Barolardan Halfeti tepkisi: İşkenceciler hesap verecek!

Kuzey Kürdistan’daki barolar, rejim güçlerinin Halfeti’de halka yaptığı işkence ve insanlık dışı uygulamalara ilişkin yaptıkları açıklamada, işkencecilerin yargı önünde hesap vermesi için her türlü girişimde bulunacaklarını bildirdi.

Urfa'nın Halfeti ilçesi Dergili Mahallesi'nde 18 Mayıs'ta yaşanan bir çatışma ardından, devlet güçleri çok sayıda kişiye ağır işkenceler uygulamıştı.

Adıyaman, Ağrı, Batman, Bingöl, Bitlis, Amed, Hakkari, Iğdır, Mardin, Muş, Siirt, Urfa, Şırnak, Dersim ve Van baroları ortak bir açıklama ile Halfeti’deki insanlık dışı saldırıları tepki gösterdi.

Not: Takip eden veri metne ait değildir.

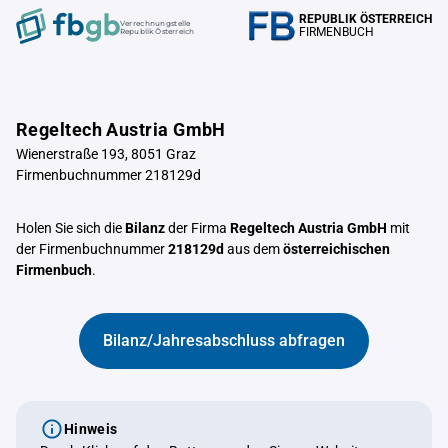
REPUBLIK ÖSTERREICH
Verrechnungstelle
FIRMENBUCH
Republik Österreich
Regeltech Austria GmbH
Wienerstraße 193, 8051 Graz
Firmenbuchnummer 218129d
Holen Sie sich die
Bilanz
der Firma
Regeltech Austria GmbH
mit
der Firmenbuchnummer
218129d
aus dem
österreichischen
Firmenbuch
.
Bilanz/Jahresabschluss abfragen
Hinweis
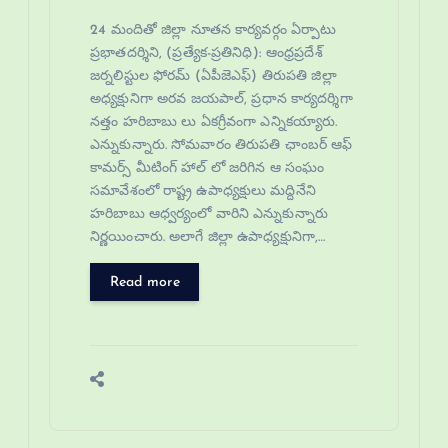
24 మందితో జిల్లా నూతన కార్యవర్గం ఏర్పాటు
ప్రభాతదర్శిని, (ప్రత్యేక-ప్రతినిధి): ఆంధ్రప్రదేశ్
జర్నలిస్టుల ఫోరమ్ (ఏపీజెఎఫ్) తిరుపతి జిల్లా
అధ్యక్షునిగా అరవ జయపాల్, ప్రధాన కార్యదర్శిగా
నత్తం హరిబాబు లు ఏకగ్రీవంగా ఎన్నికయ్యారు.
ఎన్నుకున్నారు. సోమవారం తిరుపతి ఛాంబర్ ఆఫ్
కామర్స్ మీటింగ్ హాల్ లో జరిగిన ఆ సంఘం
సమావేశంలో రాష్ట్ర ఉపాధ్యక్షులు మద్దినేని
హరిబాబు ఆధ్వర్యంలో వారిని ఎన్నుకున్నారు
నిర్ణయించారు. అలాగే జిల్లా ఉపాధ్యక్షునిగా,…
Read more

Açıklamada, Halfeti ve Bozova ilçelerine bağlı köylerde çok sayıda kişinin gözaltına alındığı, işkence ve kötü muameleye maruz kaldıklarına dair bilgilere dikkat çekildi.

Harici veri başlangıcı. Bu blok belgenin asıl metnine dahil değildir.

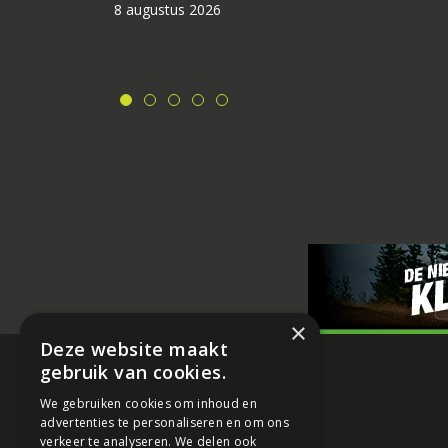
8 augustus 2026
×
Deze website maakt
gebruik van cookies.
We gebruiken cookies om inhoud en
advertenties te personaliseren en om ons
verkeer te analyseren. We delen ook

Açıklamada, şu ifadeler yer aldı: "Biz insan haklarını ve hukuku savunmayla mükellef olan barolar olarak açıkça belirtiyoruz ki; soruşturma ve kovuşturma evrelerinin her aşamasında avukatın, şüpheli veya sanıkla görüşme, ifade alma veya sorgu süresince yanında olma ve hukuki yardımda bulunma hakkı engellenemeyeceği gibi, vekaletname aranmaksızın şüpheli veya sanık müdafii ile her zaman ve konuşulanları başkalarının duyamayacağı bir ortamda görüşebilir, yazışmaları da denetime tabi tutulamaz. Bu hak ve dolayısıyla savunma hakkı kısıtlanamaz. Buna aykırı davrananlar ve bununla ilgili kolluğa emir verenler açıkça suç işlemektedirler.”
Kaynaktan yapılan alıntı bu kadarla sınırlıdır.